What this task involves | Your answer must be an exact copy of the entries below, with every picture removed.

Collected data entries
• • • • •

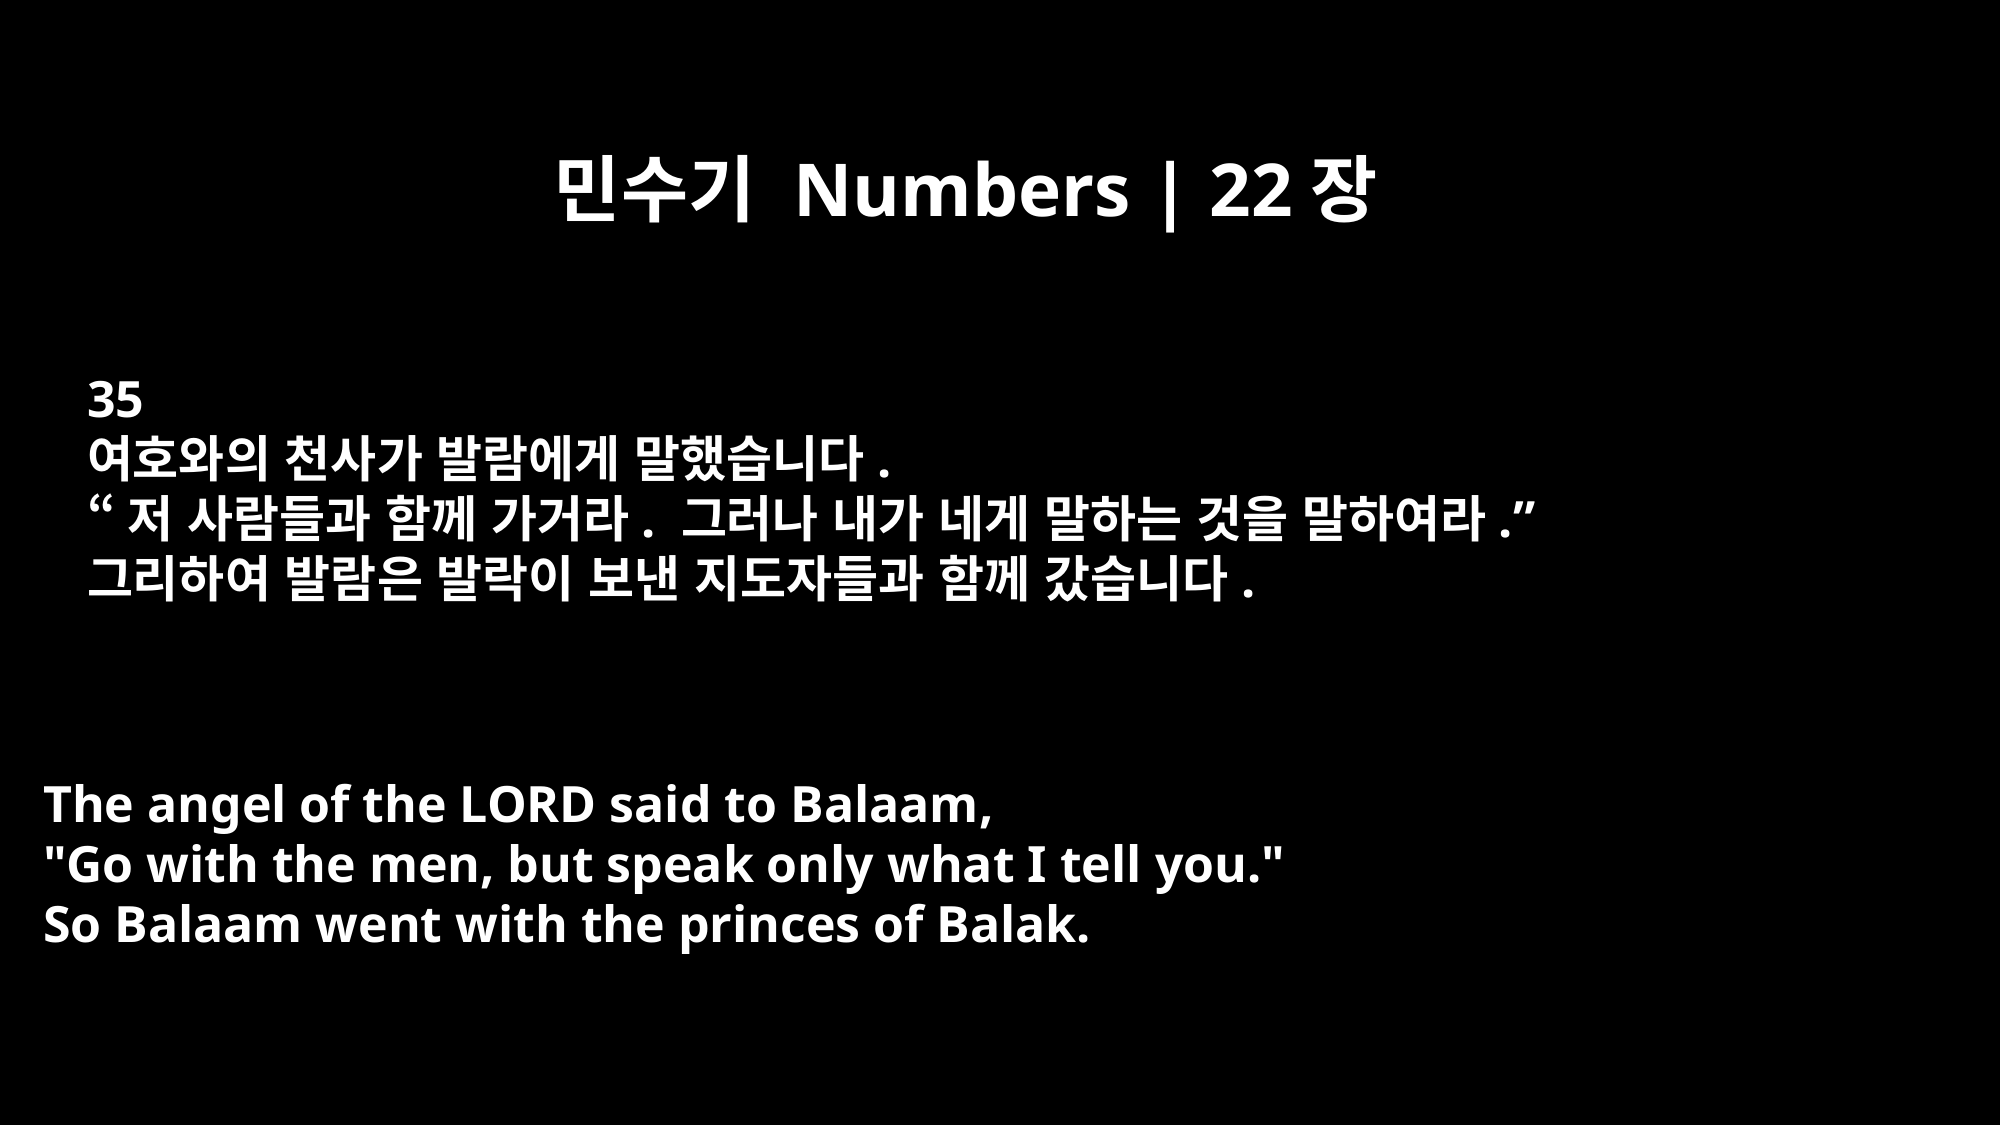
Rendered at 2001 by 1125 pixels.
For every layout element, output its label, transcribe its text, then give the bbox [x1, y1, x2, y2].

text_box 민수기 Numbers | 22장 [538, 136, 1393, 239]
text_box 35 여호와의 천사가 발람에게 말했습니다. “저 사람들과 함께 가거라. 그러나 내가 네게 말하는 것을 말하여라.” 그리하여 발람은 발락이 보낸 지도자들과 함께 갔습니다. [72, 359, 1551, 615]
text_box The angel of the LORD said to Balaam, "Go with the men, but speak only what I tell you." So Balaam went with the princes of Balak. [28, 764, 1301, 960]
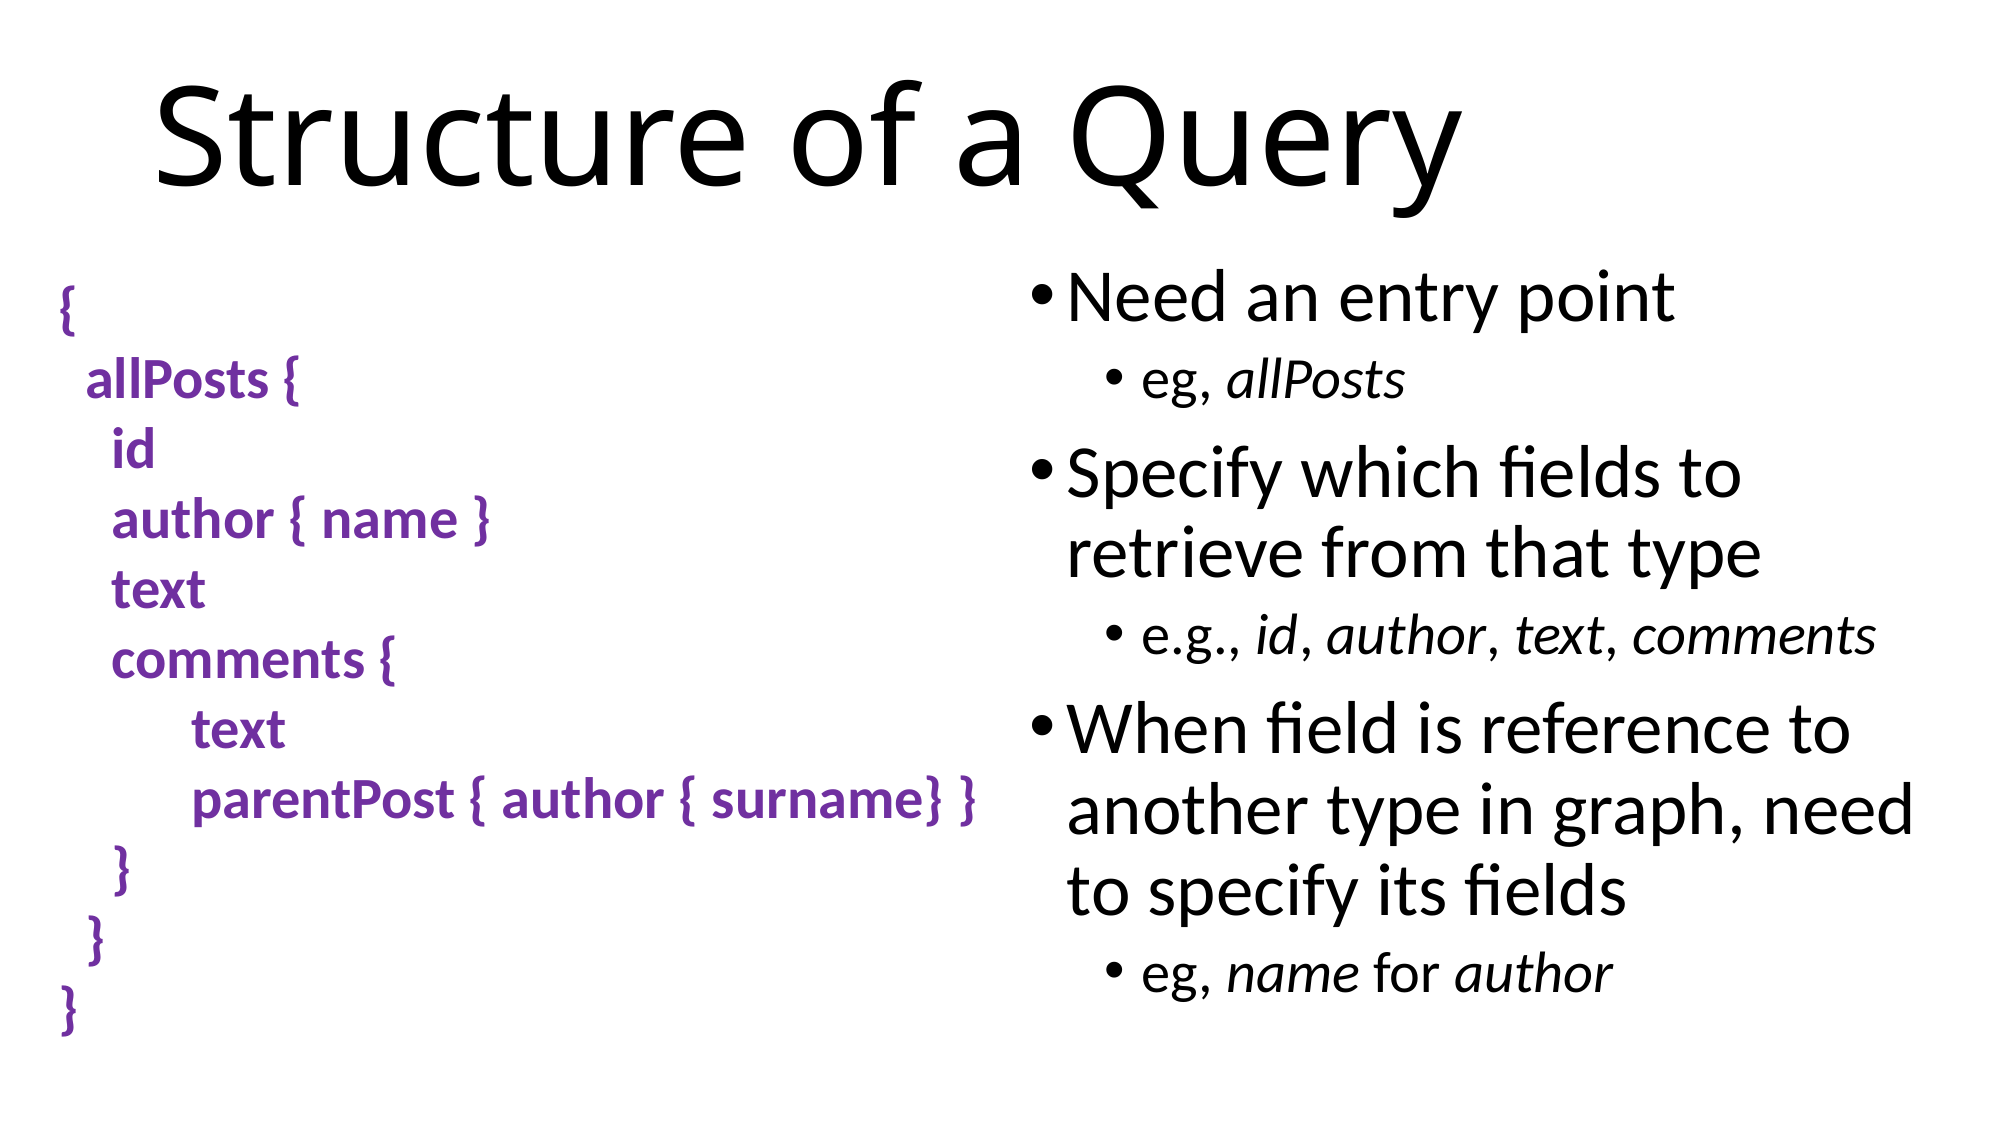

• • • • •

Response for this exercise |
Rendered at 2001 by 1125 pixels.
For every layout element, output its label, transcribe its text, then give the bbox [x1, y1, x2, y2].

text_box 민수기 Numbers | 22장 [538, 136, 1393, 239]
text_box 35 여호와의 천사가 발람에게 말했습니다. “저 사람들과 함께 가거라. 그러나 내가 네게 말하는 것을 말하여라.” 그리하여 발람은 발락이 보낸 지도자들과 함께 갔습니다. [72, 359, 1551, 615]
text_box The angel of the LORD said to Balaam, "Go with the men, but speak only what I tell you." So Balaam went with the princes of Balak. [28, 764, 1301, 960]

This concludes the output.